[[ INFORMATION PROVIDED open ]]

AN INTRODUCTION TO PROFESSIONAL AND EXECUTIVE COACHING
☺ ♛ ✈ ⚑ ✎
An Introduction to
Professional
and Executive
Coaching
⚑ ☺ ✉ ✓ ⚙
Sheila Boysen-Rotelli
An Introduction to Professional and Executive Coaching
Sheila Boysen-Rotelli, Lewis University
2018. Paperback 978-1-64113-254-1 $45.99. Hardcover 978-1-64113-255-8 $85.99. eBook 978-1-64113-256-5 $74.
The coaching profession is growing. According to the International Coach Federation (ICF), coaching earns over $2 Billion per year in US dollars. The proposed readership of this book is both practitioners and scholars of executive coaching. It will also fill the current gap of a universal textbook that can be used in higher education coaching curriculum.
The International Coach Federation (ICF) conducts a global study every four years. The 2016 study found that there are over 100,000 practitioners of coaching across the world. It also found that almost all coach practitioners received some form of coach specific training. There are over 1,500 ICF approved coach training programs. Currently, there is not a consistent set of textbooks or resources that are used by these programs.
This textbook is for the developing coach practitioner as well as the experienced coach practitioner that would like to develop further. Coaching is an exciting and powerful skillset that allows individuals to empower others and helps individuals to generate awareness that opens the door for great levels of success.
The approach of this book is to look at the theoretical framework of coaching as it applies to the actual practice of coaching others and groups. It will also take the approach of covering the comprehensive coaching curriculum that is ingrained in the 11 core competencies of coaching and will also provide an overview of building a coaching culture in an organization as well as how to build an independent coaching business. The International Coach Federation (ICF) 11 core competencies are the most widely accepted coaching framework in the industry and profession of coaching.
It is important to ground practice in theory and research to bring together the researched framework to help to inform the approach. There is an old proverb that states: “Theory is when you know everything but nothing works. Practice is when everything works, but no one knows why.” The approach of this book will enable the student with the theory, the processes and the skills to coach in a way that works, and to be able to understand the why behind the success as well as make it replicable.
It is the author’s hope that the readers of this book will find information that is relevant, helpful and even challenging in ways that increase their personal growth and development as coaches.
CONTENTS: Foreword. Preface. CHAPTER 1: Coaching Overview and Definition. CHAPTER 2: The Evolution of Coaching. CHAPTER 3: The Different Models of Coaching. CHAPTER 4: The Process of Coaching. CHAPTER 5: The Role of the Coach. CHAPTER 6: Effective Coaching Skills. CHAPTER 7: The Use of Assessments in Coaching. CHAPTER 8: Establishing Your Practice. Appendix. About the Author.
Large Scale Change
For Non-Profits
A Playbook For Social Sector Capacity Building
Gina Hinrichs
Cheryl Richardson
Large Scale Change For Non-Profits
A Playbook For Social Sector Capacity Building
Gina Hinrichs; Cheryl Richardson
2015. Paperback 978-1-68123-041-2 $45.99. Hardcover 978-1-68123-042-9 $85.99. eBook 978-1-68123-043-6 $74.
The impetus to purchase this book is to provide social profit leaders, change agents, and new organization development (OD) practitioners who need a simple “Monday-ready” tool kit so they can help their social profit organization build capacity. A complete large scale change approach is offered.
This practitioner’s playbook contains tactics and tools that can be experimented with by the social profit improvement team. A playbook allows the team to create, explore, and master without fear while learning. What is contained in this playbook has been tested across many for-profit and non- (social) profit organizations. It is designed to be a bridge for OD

[[ INFORMATION PROVIDED closed ]]

→ BRIEF
Transcribe all of the material exactly as it appears.

→ RESULT OF THE EXERCISE
AN INTRODUCTION TO PROFESSIONAL AND EXECUTIVE COACHING
☺ ♛ ✈ ⚑ ✎
An Introduction to
Professional
and Executive
Coaching
⚑ ☺ ✉ ✓ ⚙
Sheila Boysen-Rotelli
An Introduction to Professional and Executive Coaching
Sheila Boysen-Rotelli, Lewis University
2018. Paperback 978-1-64113-254-1 $45.99. Hardcover 978-1-64113-255-8 $85.99. eBook 978-1-64113-256-5 $74.
The coaching profession is growing. According to the International Coach Federation (ICF), coaching earns over $2 Billion per year in US dollars. The proposed readership of this book is both practitioners and scholars of executive coaching. It will also fill the current gap of a universal textbook that can be used in higher education coaching curriculum.
The International Coach Federation (ICF) conducts a global study every four years. The 2016 study found that there are over 100,000 practitioners of coaching across the world. It also found that almost all coach practitioners received some form of coach specific training. There are over 1,500 ICF approved coach training programs. Currently, there is not a consistent set of textbooks or resources that are used by these programs.
This textbook is for the developing coach practitioner as well as the experienced coach practitioner that would like to develop further. Coaching is an exciting and powerful skillset that allows individuals to empower others and helps individuals to generate awareness that opens the door for great levels of success.
The approach of this book is to look at the theoretical framework of coaching as it applies to the actual practice of coaching others and groups. It will also take the approach of covering the comprehensive coaching curriculum that is ingrained in the 11 core competencies of coaching and will also provide an overview of building a coaching culture in an organization as well as how to build an independent coaching business. The International Coach Federation (ICF) 11 core competencies are the most widely accepted coaching framework in the industry and profession of coaching.
It is important to ground practice in theory and research to bring together the researched framework to help to inform the approach. There is an old proverb that states: “Theory is when you know everything but nothing works. Practice is when everything works, but no one knows why.” The approach of this book will enable the student with the theory, the processes and the skills to coach in a way that works, and to be able to understand the why behind the success as well as make it replicable.
It is the author’s hope that the readers of this book will find information that is relevant, helpful and even challenging in ways that increase their personal growth and development as coaches.
CONTENTS: Foreword. Preface. CHAPTER 1: Coaching Overview and Definition. CHAPTER 2: The Evolution of Coaching. CHAPTER 3: The Different Models of Coaching. CHAPTER 4: The Process of Coaching. CHAPTER 5: The Role of the Coach. CHAPTER 6: Effective Coaching Skills. CHAPTER 7: The Use of Assessments in Coaching. CHAPTER 8: Establishing Your Practice. Appendix. About the Author.
Large Scale Change
For Non-Profits
A Playbook For Social Sector Capacity Building
Gina Hinrichs
Cheryl Richardson
Large Scale Change For Non-Profits
A Playbook For Social Sector Capacity Building
Gina Hinrichs; Cheryl Richardson
2015. Paperback 978-1-68123-041-2 $45.99. Hardcover 978-1-68123-042-9 $85.99. eBook 978-1-68123-043-6 $74.
The impetus to purchase this book is to provide social profit leaders, change agents, and new organization development (OD) practitioners who need a simple “Monday-ready” tool kit so they can help their social profit organization build capacity. A complete large scale change approach is offered.
This practitioner’s playbook contains tactics and tools that can be experimented with by the social profit improvement team. A playbook allows the team to create, explore, and master without fear while learning. What is contained in this playbook has been tested across many for-profit and non- (social) profit organizations. It is designed to be a bridge for OD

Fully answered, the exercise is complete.